Dead by Sunrise were a project that hatched during less permissive times. Bennington had written a number of songs that sank when he brought them to Linkin Park but that he didn't want to throw away.
He says that while guitarists Mike Shinoda and Brad Delson liked his material, they didn't think it would fit in with the songs on Minutes to Midnight.
"I played (one of the songs) … and they said, 'That's a great song, but we don't know what we could do with it'," Bennington says. "I knew the song was good, but I also knew the elements of the song the guys felt they could add to were small, and to take those elements and make something new out it would destroy the original body of the song."

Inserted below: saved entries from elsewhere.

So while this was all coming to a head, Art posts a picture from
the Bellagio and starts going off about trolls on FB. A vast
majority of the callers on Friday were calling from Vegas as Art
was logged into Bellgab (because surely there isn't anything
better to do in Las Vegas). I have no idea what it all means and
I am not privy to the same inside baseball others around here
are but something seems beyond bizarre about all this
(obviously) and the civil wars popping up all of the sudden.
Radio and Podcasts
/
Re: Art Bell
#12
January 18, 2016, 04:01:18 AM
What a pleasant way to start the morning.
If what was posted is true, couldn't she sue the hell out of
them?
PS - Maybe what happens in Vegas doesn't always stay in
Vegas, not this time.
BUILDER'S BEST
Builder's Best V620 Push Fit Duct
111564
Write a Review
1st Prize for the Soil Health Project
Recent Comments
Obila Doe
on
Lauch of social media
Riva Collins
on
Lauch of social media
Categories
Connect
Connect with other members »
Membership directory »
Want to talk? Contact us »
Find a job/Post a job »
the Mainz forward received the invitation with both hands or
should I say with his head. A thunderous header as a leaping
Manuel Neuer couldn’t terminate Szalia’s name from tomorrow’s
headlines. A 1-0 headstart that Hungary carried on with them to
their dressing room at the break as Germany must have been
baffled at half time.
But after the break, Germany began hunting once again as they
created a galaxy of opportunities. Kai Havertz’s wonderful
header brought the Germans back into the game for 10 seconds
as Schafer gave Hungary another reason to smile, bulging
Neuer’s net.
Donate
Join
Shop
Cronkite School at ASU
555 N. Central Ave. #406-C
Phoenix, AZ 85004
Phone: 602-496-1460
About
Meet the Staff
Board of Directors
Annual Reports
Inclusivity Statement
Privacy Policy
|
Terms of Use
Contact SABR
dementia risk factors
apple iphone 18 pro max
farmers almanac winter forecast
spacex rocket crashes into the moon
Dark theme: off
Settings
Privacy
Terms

Underlining the extent to which songwriting conditions have changed in Linkin Park, he adds: "Where we're at now with how we view ourselves as songwriters, had these songs been written now, there probably wouldn't be a Dead by Sunrise."
This might suggest Dead by Sunrise are merely a less conventional Linkin Park. Not so. Although Bennington believes Linkin Park in their current state would be receptive to some of the material they rejected, that material, as played by Dead by Sunrise, still sounds distinct from Linkin Park.
Part of that difference is due to the influence of his band members, Ryan Shuck and Amir Derakh, members of Julien-K and Orgy, respectively. They helped turn Bennington's acoustic demos into fleshed-out dark pop songs drawing from a variety of styles.
Fire, the opening track on their debut album Out of Ashes is a steady arena anthem; first single Crawl Back In is straight-up rock and closing song Morning After contains elements of Bennington's nu-metal origins.
"We've created our own sound with its own identity," Bennington says. "We'll be making more Dead by Sunrise records for sure.
"How fast we'll turn those around I don't know. Linkin Park are always No.1 so I'm forced … not forced, I am at the whim of whatever Linkin Park are doing at the time. But Dead by Sunrise are something I care about and want to do for as long as I can."